Hi, I’m using Cayley in a new linked data project. It’s aimed at libraries that use Library of Congress data. Often developers and librarians need to cleanup their data, specifically their categories. They want to make sure their local categories match those of the Library of Congress. In some cases they are using a pre approved ID and they can easily lookup the new label via an API, but sometimes all they have is a string, and they need to find the best guess.

That’s where I am right now.

I am using Cayley to load in all the RDF triples, and allow for quick lookup via Subject, but now I need to tackle the less clear part which is basically a full-text search issue.

My current thought is that I would use Bleve to build a secondary full-text index.

So, I would load all the data into Cayley, and then I would iterate over all the data in Cayley and push it into a Bleve index.

I have Cayley working, and I have a Bleve index waiting, now I’m trying to make sure I efficiently iterate over the quads.
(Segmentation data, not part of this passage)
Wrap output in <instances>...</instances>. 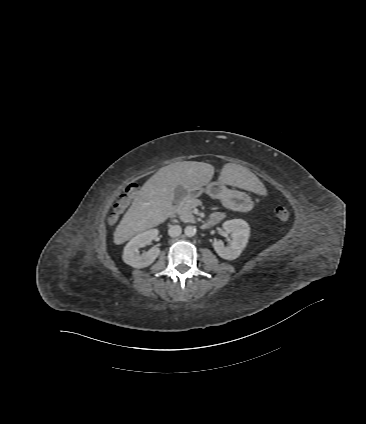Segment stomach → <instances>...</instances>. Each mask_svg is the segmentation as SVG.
Returning <instances> with one entry per match:
<instances>
[{"label":"stomach","instance_id":"1","mask_svg":"<svg viewBox=\"0 0 366 424\" xmlns=\"http://www.w3.org/2000/svg\"><path fill=\"white\" fill-rule=\"evenodd\" d=\"M203 190L191 188L189 191H185L186 194L199 195ZM204 191L212 198L221 200L224 207L232 210H237V205L235 203L236 199H241L247 204L248 207H251L252 200L248 194L245 192H240L236 190H230L226 187V184L221 181L211 182L206 185Z\"/></svg>","mask_w":366,"mask_h":424}]
</instances>
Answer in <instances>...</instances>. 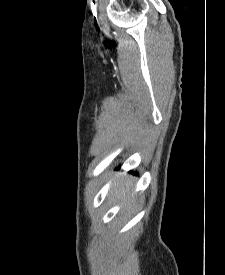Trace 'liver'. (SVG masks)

I’m hoping to do some amount of batching. Here is what I have so far, and I can make do, but if there is a more efficient route I would love to hear about it. I don’t need to index every quad, just the labels so being able to select just a portion of the data would be helpful as well.

qs := a.NewQuadstore(...)

iterator := qs.QuadsAllIterator()

defer iterator.Close()
for iterator.Next(nil) {
	val := iterator.Result()
	quad := qs.Quad(val)
	if quad.Predicate.String() == "<http://www.w3.org/2004/02/skos/core#altLabel>" {
		...Send quad to be indexed...
	}
	if quad.Predicate.String() == "<http://www.w3.org/2004/02/skos/core#prefLabel>" {
		log.Print(quad.Object.String() + quad.Subject.String())
		...Send quad to be indexed...
	}
}

#2

Not sure if I get what you want but this comes to mind:
Write into a buffered channel, read that channel in a different Go-routine and fill up a buffer of size X, when that buffer has a certain size or the channel is closed, flush the buffer to Bleve and either continue the loop or end the routine if channel is closed.
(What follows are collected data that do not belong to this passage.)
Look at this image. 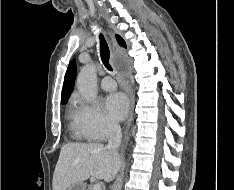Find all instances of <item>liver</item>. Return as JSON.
<instances>
[{
	"label": "liver",
	"mask_w": 234,
	"mask_h": 190,
	"mask_svg": "<svg viewBox=\"0 0 234 190\" xmlns=\"http://www.w3.org/2000/svg\"><path fill=\"white\" fill-rule=\"evenodd\" d=\"M121 166L119 154L97 143H67L62 146L53 174V190H67L89 177L113 180Z\"/></svg>",
	"instance_id": "6515ba94"
}]
</instances>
But I know we have a elastic search storage backend as well that does fulltext. So maybe it has some extra options or you can search the quads separate in ES in the same collection as Cayley. @dennwc or (github.com/michaelqiu94) might able to tell you.


#3

Thanks for the reply. I agree. If there isn’t a native way to iterate in batches then I think a buffered channel would be the way to go.
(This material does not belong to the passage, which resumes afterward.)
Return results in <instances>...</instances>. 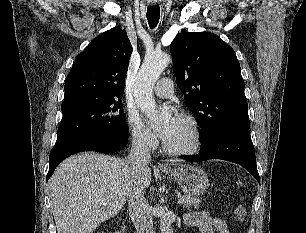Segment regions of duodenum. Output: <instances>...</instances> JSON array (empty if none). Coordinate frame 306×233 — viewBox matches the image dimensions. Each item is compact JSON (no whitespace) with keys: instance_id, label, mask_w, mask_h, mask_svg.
I'll list each match as a JSON object with an SVG mask.
<instances>
[{"instance_id":"1","label":"duodenum","mask_w":306,"mask_h":233,"mask_svg":"<svg viewBox=\"0 0 306 233\" xmlns=\"http://www.w3.org/2000/svg\"><path fill=\"white\" fill-rule=\"evenodd\" d=\"M122 233H126V228H125V226H122Z\"/></svg>"}]
</instances>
I don’t think I am going to use a backend like ES right now. I like boltdb and other ondisk/memory backends because of the operational simplicity. Our plan is to distribute data files to app servers on a semi-regular basis. The data changes rarely so we don’t need to worry about our app servers also writing to the backend. So, each app server can have it’s own copy of the data.


#4

Hi @voidfiles,

You can filter quads by building a query using shapes lib (graph/shape ). Please check Quads or QuadActions objects.